Иван Александрович умел соединять трудносоединимое и жил в шикарном, архисовременном, по индивидуальному проекту (и тому подобное) доме неподалеку от Патриарших прудов в окружении посольств в переулочках, стремящихся остановить время. Рядом с домом гараж в желтых акациях, бездействующая, но белоснежная (в попрек недоверчивым иноземцам) церковка напротив, бабуля-консьержка с обязательным вязаньем и кротким внучком — в светлом чистом подъезде, желанное головокружение в зеркальной кабинке. Они смотрели друг на друга в зеркале, в котором отражалось зеркало напротив и уходил в неизъяснимую глубину уменьшающийся ряд их слитных отражений, блестящих глаз, истомленных губ, загорелых рук. Входная дверь захлопнулась с пружинным щелканьем, Иван Александрович обнял ее, она сказала быстро:

— Я хочу сразу отделаться, а то мои…

— Да, разумеется. Иди сюда.

Вспыхнул рассеянный свет, и в полумраке серебристо-розовых пятен она прошла за ним по пушистому ковру. Иван Александрович открыл одну из дверей, пламенеющий предзакатный жар смешался с жаром душевным, телесным, так что дыхание перехватило.

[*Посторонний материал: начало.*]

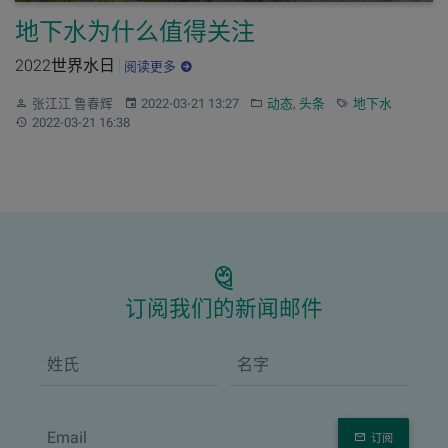
地下水为什么值得关注
2022世界水日
阅读更多
作者：
发布：
分类：
标签：
张江江 鲁春辉
2022-03-21 13:27
动态
,
头条
地下水
更新：
2022-03-21 16:38
订阅我们的新闻邮件
订阅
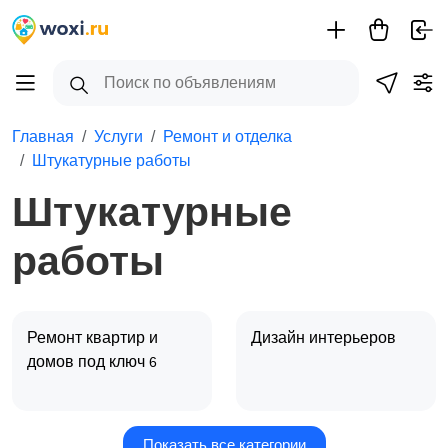
Главная
Услуги
Ремонт и отделка
Штукатурные работы
Штукатурные
работы
Ремонт квартир и
Дизайн интерьеров
домов под ключ
6
Показать все категории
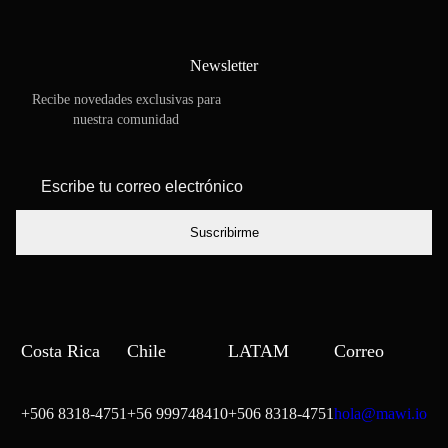
Newsletter
Recibe novedades exclusivas para
nuestra comunidad
*
Escribe tu
correo
electrónico
Costa Rica
Chile
LATAM
Correo
+506 8318-4751
+56 999748410
+506 8318-4751
hola@mawi.io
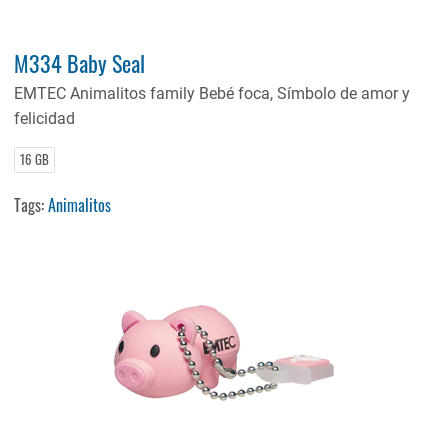
M334 Baby Seal
EMTEC Animalitos family Bebé foca, Símbolo de amor y
felicidad
16 GB
Tags:
Animalitos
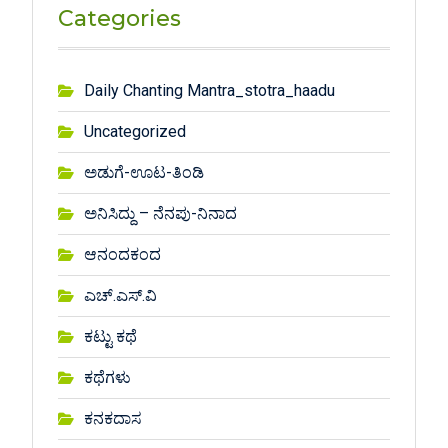
Categories
Daily Chanting Mantra_stotra_haadu
Uncategorized
ಅಡುಗೆ-ಊಟ-ತಿಂಡಿ
ಅನಿಸಿದ್ದು – ನೆನಪು-ನಿನಾದ
ಆನಂದಕಂದ
ಎಚ್.ಎಸ್.ವಿ
ಕಟ್ಟು ಕಥೆ
ಕಥೆಗಳು
ಕನಕದಾಸ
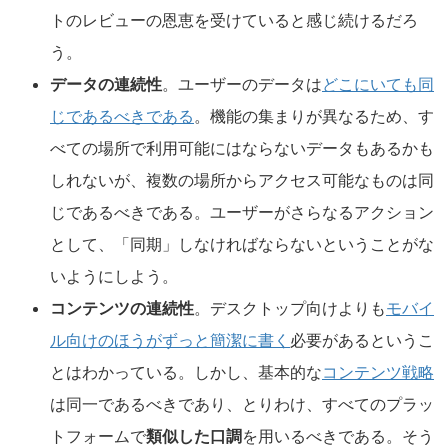
トのレビューの恩恵を受けていると感じ続けるだろ
う。
データの連続性
。ユーザーのデータは
どこにいても同
じであるべきである
。機能の集まりが異なるため、す
べての場所で利用可能にはならないデータもあるかも
しれないが、複数の場所からアクセス可能なものは同
じであるべきである。ユーザーがさらなるアクション
として、「同期」しなければならないということがな
いようにしよう。
コンテンツの連続性
。デスクトップ向けよりも
モバイ
ル向けのほうがずっと簡潔に書く
必要があるというこ
とはわかっている。しかし、基本的な
コンテンツ戦略
は同一であるべきであり、とりわけ、すべてのプラッ
トフォームで
類似した口調
を用いるべきである。そう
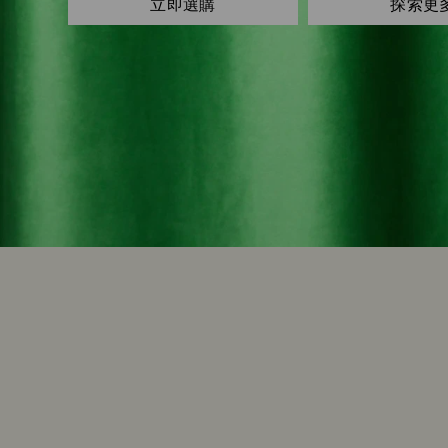
立即選購
探索更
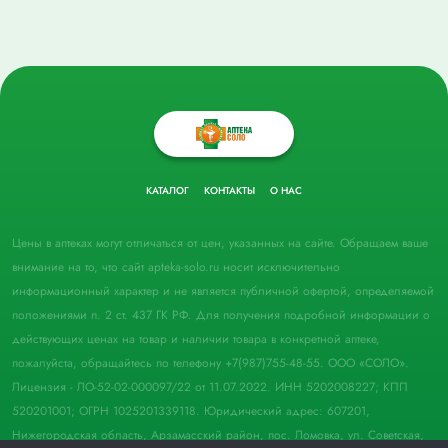
КАТАЛОГ
КОНТАКТЫ
О НАС
Цены в аптеках могут отличаться от цен, указанных на сайте. Обращаем ваше
внимание на то, что сайт apteka-solo.ru носит исключительно
информационный характер и не является публичной офертой, определяемой
положениями п. 2 ст. 437 ГК РФ. Для получения подробной информации о
действующих ценах на товар и наличии товара в конкретной аптеке,
пожалуйста, обращайтесь по телефону +7(987)755-48-55. ООО «СОЛО».
Лицензия - ЛО-52-02-000097/22 от 11.07.2022. ИНН 5202008227; КПП
520201001; ОГРН 1025201339118. Юридический адрес: 607201,
Нижегородская область, Арзамасский район, пос. Ломовка, ул. Советская,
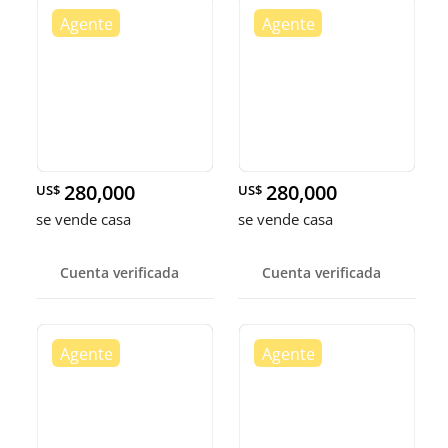
280,000
280,000
US$
US$
se vende casa
se vende casa
Cuenta verificada
Cuenta verificada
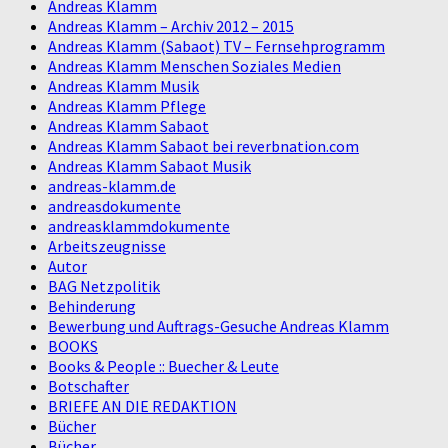
Andreas Klamm
Andreas Klamm – Archiv 2012 – 2015
Andreas Klamm (Sabaot) TV – Fernsehprogramm
Andreas Klamm Menschen Soziales Medien
Andreas Klamm Musik
Andreas Klamm Pflege
Andreas Klamm Sabaot
Andreas Klamm Sabaot bei reverbnation.com
Andreas Klamm Sabaot Musik
andreas-klamm.de
andreasdokumente
andreasklammdokumente
Arbeitszeugnisse
Autor
BAG Netzpolitik
Behinderung
Bewerbung und Auftrags-Gesuche Andreas Klamm
BOOKS
Books & People :: Buecher & Leute
Botschafter
BRIEFE AN DIE REDAKTION
Bücher
Bücher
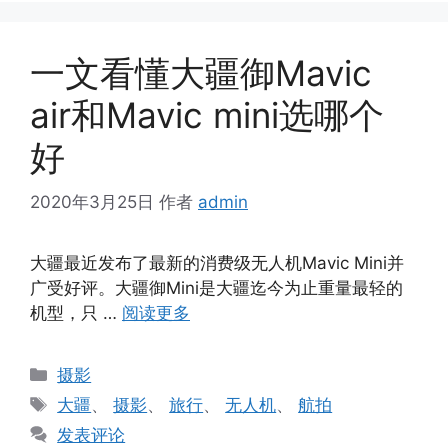
一文看懂大疆御Mavic
air和Mavic mini选哪个
好
2020年3月25日
作者
admin
大疆最近发布了最新的消费级无人机Mavic Mini并
广受好评。大疆御Mini是大疆迄今为止重量最轻的
机型，只 …
阅读更多
分
摄影
类
标
大疆
、
摄影
、
旅行
、
无人机
、
航拍
签
发表评论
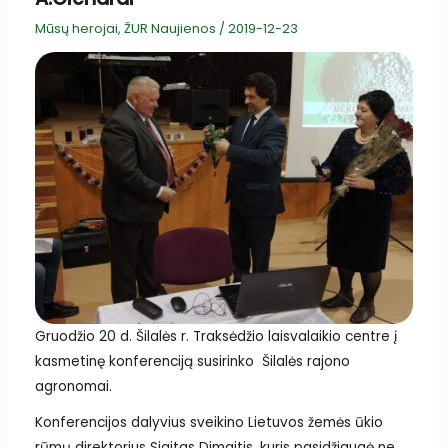
Mūsų herojai
,
ŽUR Naujienos
/
2019-12-23
Gruodžio 20 d. Šilalės r. Traksėdžio laisvalaikio centre į
kasmetinę konferenciją susirinko Šilalės rajono
agronomai.
Konferencijos dalyvius sveikino Lietuvos žemės ūkio
rūmų direktorius Sigitas Dimaitis, kuris pasidžiaugė ne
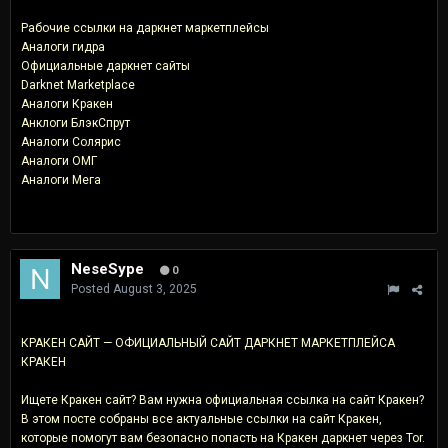
Рабочие ссылки на даркнет маркетплейсы
Аналоги гидра
Официальные даркнет сайты
Darknet Marketplace
Аналоги Кракен
Анклоги БлэкСпрут
Аналоги Солярис
Аналоги ОМГ
Аналоги Мега
NeseSype
0
Posted
August 3, 2025
КРАКЕН САЙТ — ОФИЦИАЛЬНЫЙ САЙТ ДАРКНЕТ МАРКЕТПЛЕЙСА
КРАКЕН
Ищете Кракен сайт? Вам нужна официальная ссылка на сайт Кракен?
В этом посте собраны все актуальные ссылки на сайт Кракен,
которые помогут вам безопасно попасть на Кракен даркнет через Tor.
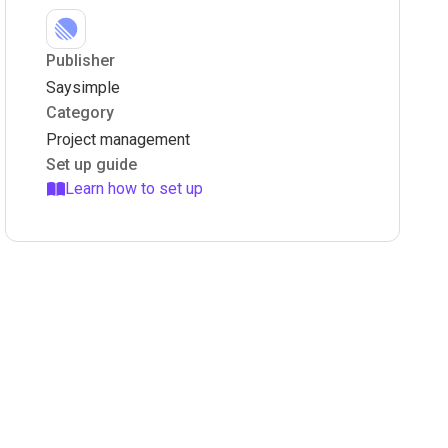
Publisher
Saysimple
Category
Project management
Set up guide
Learn how to set up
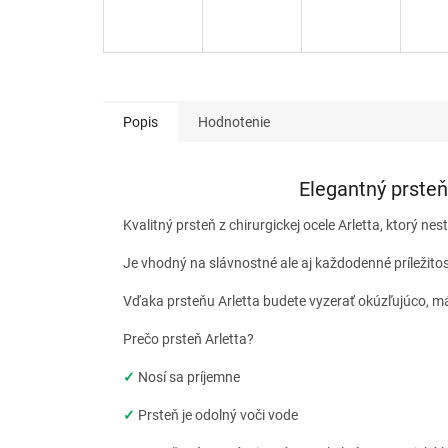
Popis
Hodnotenie
Elegantný prsteň 
Kvalitný prsteň z chirurgickej ocele Arletta, ktorý nest
Je vhodný na slávnostné ale aj každodenné príležito
Vďaka prsteňu Arletta budete vyzerať okúzľujúco, m
Prečo prsteň Arletta?
✓
Nosí sa príjemne
✓
Prsteň je odolný voči vode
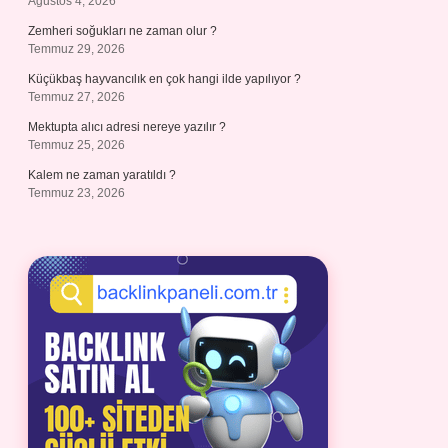
Ağustos 4, 2026
Zemheri soğukları ne zaman olur ?
Temmuz 29, 2026
Küçükbaş hayvancılık en çok hangi ilde yapılıyor ?
Temmuz 27, 2026
Mektupta alıcı adresi nereye yazılır ?
Temmuz 25, 2026
Kalem ne zaman yaratıldı ?
Temmuz 23, 2026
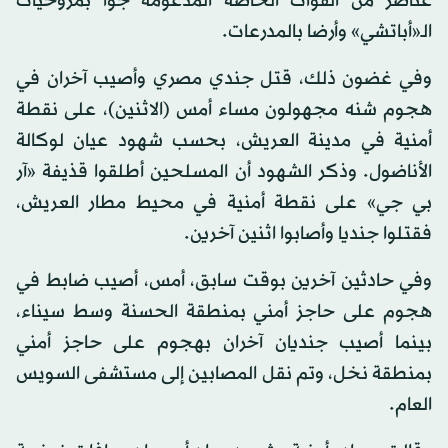
عناصر من القوات الخاصة المدعومة جوا بمروحيات
الـ«أباتشي» وأرضا بالمدرعات.
وفي غضون ذلك، قتل جندي مصري وأصيب آخران في
هجوم شنه مجهولون مساء أمس (الاثنين)، على نقطة
أمنية في مدينة العريش، بحسب شهود عيان لوكالة
الأناضول. وذكر الشهود أن المسلحين أطلقوا قذيفة «آر
بي جي» على نقطة أمنية في محيط مطار العريش،
فقتلوا جنديا وأصابوا اثنين آخرين.
وفي حادثين آخرين بوقت سابق، أمس، أصيب ضابط في
هجوم على حاجز أمني بمنطقة الحسنة وسط سيناء،
بينما أصيب جنديان آخران بهجوم على حاجز أمني
بمنطقة نخل، وتم نقل المصابين إلى مستشفى السويس
العام.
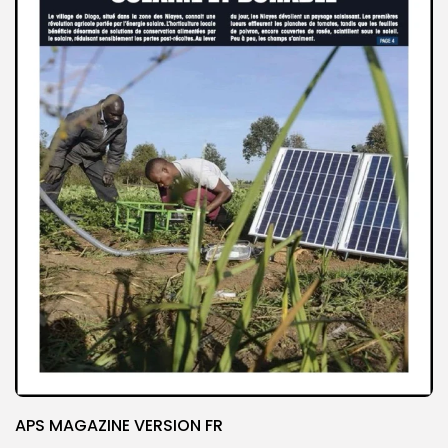
APS MAGAZINE VERSION FR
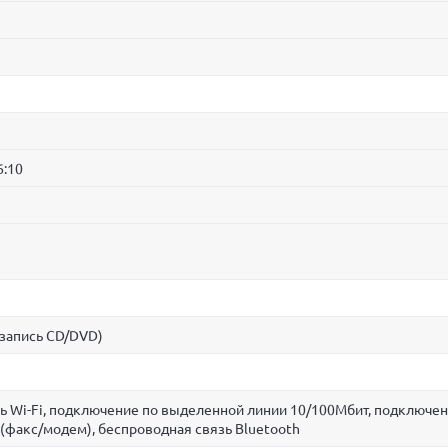
6:10
запись CD/DVD)
ь Wi-Fi, подключение по выделенной линии 10/100Мбит, подключен
(факс/модем), беспроводная связь Bluetooth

— Однако необходимо охладиться. Садись.

Он включил кондиционер, вышел, тотчас вернулся с хрустальной кружкой ледяного шипучего напитка с привкусом апельсина.

— Газировки у меня нет.

Кажется, никогда не пила она с таким вожделением, словно упиваясь прелестью жизни, остротой ее и краткостью.

— Еще хочу.

Упоение повторилось. Потом он поднес Лизе аппарат и присел на подоконник.

— Знаешь, как звонить?

— Ага.

— Я не помешаю плести фантастические кружева?

— Ты меня вдохновишь.

Лиза набирала бесконечные цифры, оглядываясь вокруг. Просторное пространство истаивало в жгучих лучах. Высокие стены в книгах до самого потолка, антикварный письменный стол черного дерева, черное кожаное кресло, широченная, покрытая нежнейшим белым мехом тахта, на которой она сидит. Каждый предмет и вещица в кабинете Ивана Александровича требуют, по своим достоинствам, пристрастного изучения, любования — но до того ли… Надо всем довлеет окно: чуть не в полстены, распахнутое настежь в яркое небо, блеск золотой синевы, дымок от его сигареты уходит в бездонную глубину, глаза, сейчас совсем черные, глядят пристально.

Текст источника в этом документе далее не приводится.